WHAT THE TASK REQUIRES
Your answer should be the complete data, copied exactly.

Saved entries
== Segment start ==

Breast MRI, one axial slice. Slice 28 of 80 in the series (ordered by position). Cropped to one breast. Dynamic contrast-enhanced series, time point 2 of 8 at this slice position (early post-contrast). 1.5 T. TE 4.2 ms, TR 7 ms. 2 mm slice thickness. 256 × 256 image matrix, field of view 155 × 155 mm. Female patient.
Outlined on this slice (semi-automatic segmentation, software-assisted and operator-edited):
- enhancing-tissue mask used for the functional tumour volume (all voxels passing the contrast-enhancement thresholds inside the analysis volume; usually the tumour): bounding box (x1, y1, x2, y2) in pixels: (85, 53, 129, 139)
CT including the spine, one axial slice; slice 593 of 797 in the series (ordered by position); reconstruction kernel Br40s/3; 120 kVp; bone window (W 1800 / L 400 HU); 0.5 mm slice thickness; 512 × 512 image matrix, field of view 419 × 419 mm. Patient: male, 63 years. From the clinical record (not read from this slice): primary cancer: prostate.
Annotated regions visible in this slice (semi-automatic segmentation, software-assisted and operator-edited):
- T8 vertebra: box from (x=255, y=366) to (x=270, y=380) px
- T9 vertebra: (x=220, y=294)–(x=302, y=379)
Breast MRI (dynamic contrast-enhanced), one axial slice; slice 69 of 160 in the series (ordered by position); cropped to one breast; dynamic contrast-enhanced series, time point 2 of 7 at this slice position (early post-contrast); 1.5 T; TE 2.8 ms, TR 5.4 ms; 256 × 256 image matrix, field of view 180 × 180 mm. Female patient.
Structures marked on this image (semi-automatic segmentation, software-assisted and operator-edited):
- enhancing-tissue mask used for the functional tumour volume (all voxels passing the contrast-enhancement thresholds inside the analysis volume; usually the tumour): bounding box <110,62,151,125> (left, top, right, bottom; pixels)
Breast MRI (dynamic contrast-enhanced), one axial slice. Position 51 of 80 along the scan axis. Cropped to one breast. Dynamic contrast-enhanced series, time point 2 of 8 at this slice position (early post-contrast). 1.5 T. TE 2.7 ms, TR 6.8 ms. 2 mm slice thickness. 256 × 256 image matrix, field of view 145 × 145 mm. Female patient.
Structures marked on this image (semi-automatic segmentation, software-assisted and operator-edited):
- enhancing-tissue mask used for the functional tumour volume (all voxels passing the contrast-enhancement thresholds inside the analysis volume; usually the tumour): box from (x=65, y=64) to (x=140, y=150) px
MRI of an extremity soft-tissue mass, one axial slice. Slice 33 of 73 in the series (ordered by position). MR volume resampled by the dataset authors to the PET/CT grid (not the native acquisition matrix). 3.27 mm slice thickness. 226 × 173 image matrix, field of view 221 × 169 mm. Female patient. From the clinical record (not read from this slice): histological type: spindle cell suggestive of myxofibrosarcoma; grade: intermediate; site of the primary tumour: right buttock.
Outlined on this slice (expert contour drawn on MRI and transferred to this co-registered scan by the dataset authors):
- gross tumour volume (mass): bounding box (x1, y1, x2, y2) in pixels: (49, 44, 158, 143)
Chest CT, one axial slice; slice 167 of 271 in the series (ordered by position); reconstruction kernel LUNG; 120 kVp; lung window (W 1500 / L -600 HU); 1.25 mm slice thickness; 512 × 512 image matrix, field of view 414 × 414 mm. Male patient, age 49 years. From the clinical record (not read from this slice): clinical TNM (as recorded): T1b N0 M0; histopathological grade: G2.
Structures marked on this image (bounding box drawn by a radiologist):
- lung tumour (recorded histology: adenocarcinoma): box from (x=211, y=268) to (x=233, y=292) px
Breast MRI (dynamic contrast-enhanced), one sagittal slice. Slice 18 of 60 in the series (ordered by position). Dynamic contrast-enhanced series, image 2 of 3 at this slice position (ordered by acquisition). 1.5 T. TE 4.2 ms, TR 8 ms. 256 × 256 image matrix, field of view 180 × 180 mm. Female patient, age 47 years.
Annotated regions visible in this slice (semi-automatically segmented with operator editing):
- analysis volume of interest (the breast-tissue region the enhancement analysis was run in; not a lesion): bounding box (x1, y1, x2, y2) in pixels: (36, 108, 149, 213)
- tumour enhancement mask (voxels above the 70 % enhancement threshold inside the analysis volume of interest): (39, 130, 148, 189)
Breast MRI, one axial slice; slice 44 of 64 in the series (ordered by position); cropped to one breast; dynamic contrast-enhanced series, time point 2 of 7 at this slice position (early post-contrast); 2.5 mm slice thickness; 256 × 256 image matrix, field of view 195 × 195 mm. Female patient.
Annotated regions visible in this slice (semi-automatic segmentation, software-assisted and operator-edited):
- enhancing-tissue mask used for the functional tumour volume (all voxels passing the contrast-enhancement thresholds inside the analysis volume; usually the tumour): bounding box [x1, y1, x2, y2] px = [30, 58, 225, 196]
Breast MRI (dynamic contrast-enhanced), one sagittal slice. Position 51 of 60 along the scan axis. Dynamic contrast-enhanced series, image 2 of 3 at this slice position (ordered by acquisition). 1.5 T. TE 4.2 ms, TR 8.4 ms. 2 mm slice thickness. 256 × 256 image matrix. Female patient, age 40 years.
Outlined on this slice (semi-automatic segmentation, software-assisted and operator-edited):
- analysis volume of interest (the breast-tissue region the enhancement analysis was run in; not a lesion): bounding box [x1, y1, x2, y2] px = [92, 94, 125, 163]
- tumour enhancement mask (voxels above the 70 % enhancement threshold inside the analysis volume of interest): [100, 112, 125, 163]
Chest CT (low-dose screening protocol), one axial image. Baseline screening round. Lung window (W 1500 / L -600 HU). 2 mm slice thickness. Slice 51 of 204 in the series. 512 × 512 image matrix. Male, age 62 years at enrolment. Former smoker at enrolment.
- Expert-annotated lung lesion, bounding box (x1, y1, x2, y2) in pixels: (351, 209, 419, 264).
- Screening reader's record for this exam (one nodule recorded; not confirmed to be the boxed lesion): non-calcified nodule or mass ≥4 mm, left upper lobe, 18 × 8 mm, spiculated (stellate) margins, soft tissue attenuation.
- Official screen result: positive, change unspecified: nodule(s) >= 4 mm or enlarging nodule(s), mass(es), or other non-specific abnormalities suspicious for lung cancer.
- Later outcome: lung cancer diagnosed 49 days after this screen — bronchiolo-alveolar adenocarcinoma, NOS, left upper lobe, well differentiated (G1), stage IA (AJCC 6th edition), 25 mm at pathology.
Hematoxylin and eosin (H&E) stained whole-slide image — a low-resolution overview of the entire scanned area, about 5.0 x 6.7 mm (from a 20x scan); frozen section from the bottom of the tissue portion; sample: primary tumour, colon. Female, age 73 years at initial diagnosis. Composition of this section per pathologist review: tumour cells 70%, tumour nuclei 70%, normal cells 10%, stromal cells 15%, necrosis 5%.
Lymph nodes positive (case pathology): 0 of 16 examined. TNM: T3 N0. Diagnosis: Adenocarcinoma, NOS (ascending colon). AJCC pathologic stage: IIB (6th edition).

== Segment end ==

YOUR SOLUTION
Breast MRI, one axial slice. Slice 28 of 80 in the series (ordered by position). Cropped to one breast. Dynamic contrast-enhanced series, time point 2 of 8 at this slice position (early post-contrast). 1.5 T. TE 4.2 ms, TR 7 ms. 2 mm slice thickness. 256 × 256 image matrix, field of view 155 × 155 mm. Female patient.
Outlined on this slice (semi-automatic segmentation, software-assisted and operator-edited):
- enhancing-tissue mask used for the functional tumour volume (all voxels passing the contrast-enhancement thresholds inside the analysis volume; usually the tumour): bounding box (x1, y1, x2, y2) in pixels: (85, 53, 129, 139)
CT including the spine, one axial slice; slice 593 of 797 in the series (ordered by position); reconstruction kernel Br40s/3; 120 kVp; bone window (W 1800 / L 400 HU); 0.5 mm slice thickness; 512 × 512 image matrix, field of view 419 × 419 mm. Patient: male, 63 years. From the clinical record (not read from this slice): primary cancer: prostate.
Annotated regions visible in this slice (semi-automatic segmentation, software-assisted and operator-edited):
- T8 vertebra: box from (x=255, y=366) to (x=270, y=380) px
- T9 vertebra: (x=220, y=294)–(x=302, y=379)
Breast MRI (dynamic contrast-enhanced), one axial slice; slice 69 of 160 in the series (ordered by position); cropped to one breast; dynamic contrast-enhanced series, time point 2 of 7 at this slice position (early post-contrast); 1.5 T; TE 2.8 ms, TR 5.4 ms; 256 × 256 image matrix, field of view 180 × 180 mm. Female patient.
Structures marked on this image (semi-automatic segmentation, software-assisted and operator-edited):
- enhancing-tissue mask used for the functional tumour volume (all voxels passing the contrast-enhancement thresholds inside the analysis volume; usually the tumour): bounding box <110,62,151,125> (left, top, right, bottom; pixels)
Breast MRI (dynamic contrast-enhanced), one axial slice. Position 51 of 80 along the scan axis. Cropped to one breast. Dynamic contrast-enhanced series, time point 2 of 8 at this slice position (early post-contrast). 1.5 T. TE 2.7 ms, TR 6.8 ms. 2 mm slice thickness. 256 × 256 image matrix, field of view 145 × 145 mm. Female patient.
Structures marked on this image (semi-automatic segmentation, software-assisted and operator-edited):
- enhancing-tissue mask used for the functional tumour volume (all voxels passing the contrast-enhancement thresholds inside the analysis volume; usually the tumour): box from (x=65, y=64) to (x=140, y=150) px
MRI of an extremity soft-tissue mass, one axial slice. Slice 33 of 73 in the series (ordered by position). MR volume resampled by the dataset authors to the PET/CT grid (not the native acquisition matrix). 3.27 mm slice thickness. 226 × 173 image matrix, field of view 221 × 169 mm. Female patient. From the clinical record (not read from this slice): histological type: spindle cell suggestive of myxofibrosarcoma; grade: intermediate; site of the primary tumour: right buttock.
Outlined on this slice (expert contour drawn on MRI and transferred to this co-registered scan by the dataset authors):
- gross tumour volume (mass): bounding box (x1, y1, x2, y2) in pixels: (49, 44, 158, 143)
Chest CT, one axial slice; slice 167 of 271 in the series (ordered by position); reconstruction kernel LUNG; 120 kVp; lung window (W 1500 / L -600 HU); 1.25 mm slice thickness; 512 × 512 image matrix, field of view 414 × 414 mm. Male patient, age 49 years. From the clinical record (not read from this slice): clinical TNM (as recorded): T1b N0 M0; histopathological grade: G2.
Structures marked on this image (bounding box drawn by a radiologist):
- lung tumour (recorded histology: adenocarcinoma): box from (x=211, y=268) to (x=233, y=292) px
Breast MRI (dynamic contrast-enhanced), one sagittal slice. Slice 18 of 60 in the series (ordered by position). Dynamic contrast-enhanced series, image 2 of 3 at this slice position (ordered by acquisition). 1.5 T. TE 4.2 ms, TR 8 ms. 256 × 256 image matrix, field of view 180 × 180 mm. Female patient, age 47 years.
Annotated regions visible in this slice (semi-automatically segmented with operator editing):
- analysis volume of interest (the breast-tissue region the enhancement analysis was run in; not a lesion): bounding box (x1, y1, x2, y2) in pixels: (36, 108, 149, 213)
- tumour enhancement mask (voxels above the 70 % enhancement threshold inside the analysis volume of interest): (39, 130, 148, 189)
Breast MRI, one axial slice; slice 44 of 64 in the series (ordered by position); cropped to one breast; dynamic contrast-enhanced series, time point 2 of 7 at this slice position (early post-contrast); 2.5 mm slice thickness; 256 × 256 image matrix, field of view 195 × 195 mm. Female patient.
Annotated regions visible in this slice (semi-automatic segmentation, software-assisted and operator-edited):
- enhancing-tissue mask used for the functional tumour volume (all voxels passing the contrast-enhancement thresholds inside the analysis volume; usually the tumour): bounding box [x1, y1, x2, y2] px = [30, 58, 225, 196]
Breast MRI (dynamic contrast-enhanced), one sagittal slice. Position 51 of 60 along the scan axis. Dynamic contrast-enhanced series, image 2 of 3 at this slice position (ordered by acquisition). 1.5 T. TE 4.2 ms, TR 8.4 ms. 2 mm slice thickness. 256 × 256 image matrix. Female patient, age 40 years.
Outlined on this slice (semi-automatic segmentation, software-assisted and operator-edited):
- analysis volume of interest (the breast-tissue region the enhancement analysis was run in; not a lesion): bounding box [x1, y1, x2, y2] px = [92, 94, 125, 163]
- tumour enhancement mask (voxels above the 70 % enhancement threshold inside the analysis volume of interest): [100, 112, 125, 163]
Chest CT (low-dose screening protocol), one axial image. Baseline screening round. Lung window (W 1500 / L -600 HU). 2 mm slice thickness. Slice 51 of 204 in the series. 512 × 512 image matrix. Male, age 62 years at enrolment. Former smoker at enrolment.
- Expert-annotated lung lesion, bounding box (x1, y1, x2, y2) in pixels: (351, 209, 419, 264).
- Screening reader's record for this exam (one nodule recorded; not confirmed to be the boxed lesion): non-calcified nodule or mass ≥4 mm, left upper lobe, 18 × 8 mm, spiculated (stellate) margins, soft tissue attenuation.
- Official screen result: positive, change unspecified: nodule(s) >= 4 mm or enlarging nodule(s), mass(es), or other non-specific abnormalities suspicious for lung cancer.
- Later outcome: lung cancer diagnosed 49 days after this screen — bronchiolo-alveolar adenocarcinoma, NOS, left upper lobe, well differentiated (G1), stage IA (AJCC 6th edition), 25 mm at pathology.
Hematoxylin and eosin (H&E) stained whole-slide image — a low-resolution overview of the entire scanned area, about 5.0 x 6.7 mm (from a 20x scan); frozen section from the bottom of the tissue portion; sample: primary tumour, colon. Female, age 73 years at initial diagnosis. Composition of this section per pathologist review: tumour cells 70%, tumour nuclei 70%, normal cells 10%, stromal cells 15%, necrosis 5%.
Lymph nodes positive (case pathology): 0 of 16 examined. TNM: T3 N0. Diagnosis: Adenocarcinoma, NOS (ascending colon). AJCC pathologic stage: IIB (6th edition).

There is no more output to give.